Wednesday, September 30th 2020
Intel Partners with Heidelberg University Computing Center to Establish oneAPI Academic Center of Excellence
Intel and Heidelberg University Computing Center (URZ) today announced that they have established oneAPI Academic Center of Excellence (CoE) at UZR. The newly established CoE has a goal to further develop Intel's oneAPI standard and enable it to work on AMD GPUs. This information is a bit shocking, however, Intel believes that the technology should work on a wide range of processors, no matter the vendor. The heterogeneous hardware programming is the main goal here. In a Twitter thread, an Intel employee specifies that Intel has also been working with Arm and NVIDIA to bring Data-Parallel C++ (DPC++), a core of oneAPI, to those vendors as well. That should bring this universal programming model to every device and adapt to every platform, which is a goal of heterogeneous programming - whatever you need to program a CPU, GPU, or some other ASIC, it is covered by a single API, specifically oneAPI.
Sources:
URZ, David Schor (Twitter)
UZRURZ's work as a oneAPI CoE will add advanced DPC++ capabilities into hipSYCL, which supports systems based on AMD GPUs, NVIDIA GPUs, and CPUs. New DPC++ extensions are part of the SYCL 2020 provisional specification that brings features such as unified shared memory to hipSYCL and the platforms it supports - furthering the promise of oneAPI application support across system architectures and vendors.
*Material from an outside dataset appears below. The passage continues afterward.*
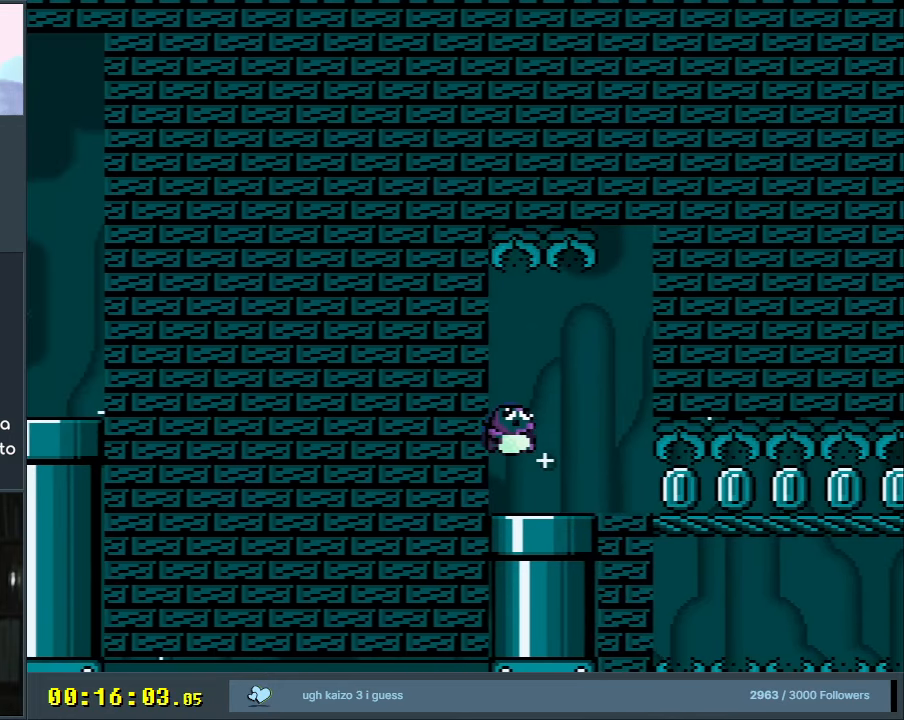
{"buttons": ["B", "Y", "DPAD_RIGHT"], "events": []}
23 Comments on Intel Partners with Heidelberg University Computing Center to Establish oneAPI Academic Center of Excellence
CUDA only prospers as long as the only options are the broken and painful OpenCL and Vulkan Compute. Both of which NV makes sure remain broken.
If AMD enables OneAPI on GCN and RDNA/CDNA... The CUDA is easier argument goes away. You get more compute grunt for far less... NV has got to be sweating because CUDA drives a lot of money.
Rust is good for memory-safety, but really bad for actual pointer arithmetic, pointer-sharing, and other such details. And this kind of pointer-sharing is very important for performance across heterogeneous systems. A C-like language with raw pointer manipulation is absolutely necessary, and C++ is the most advanced language that supports that level of detail.
developer.nvidia.com/blog/unified-memory-cuda-beginners/ Its been available on CUDA for even longer. I don't remember the history exactly, but OpenCL 2.0 could do this way back in like 2013 or whatever. This feature is probably 10 years old, if we include whenever it started working on CUDA.
-------
EDIT: Think about raytracing and BVH trees. How do you exactly expect the GPU and CPU to share the same BVH-tree, unless memory-pointers worked exactly the same on both systems? This feature is a necessary precursor to RTX, and other such features now coming up in today's GPUs.
On both AMD ROCm and CUDA systems, we already have good libraries (like CUB) that are accelerating most GPU-style paradigms (nvlabs.github.io/cub/). You could rewrite that all in unsafe Rust, but why? What's the benefit?
I'm not even sure how Rust's "ownership model" applies to SIMD-style or prefix-sum style code. This isn't "normal" code that you see in the CPU world... things are written in a different manner entirely. GPU performance characteristics are very alien, and I don't expect Rust's memory model to be efficient on GPUs at all.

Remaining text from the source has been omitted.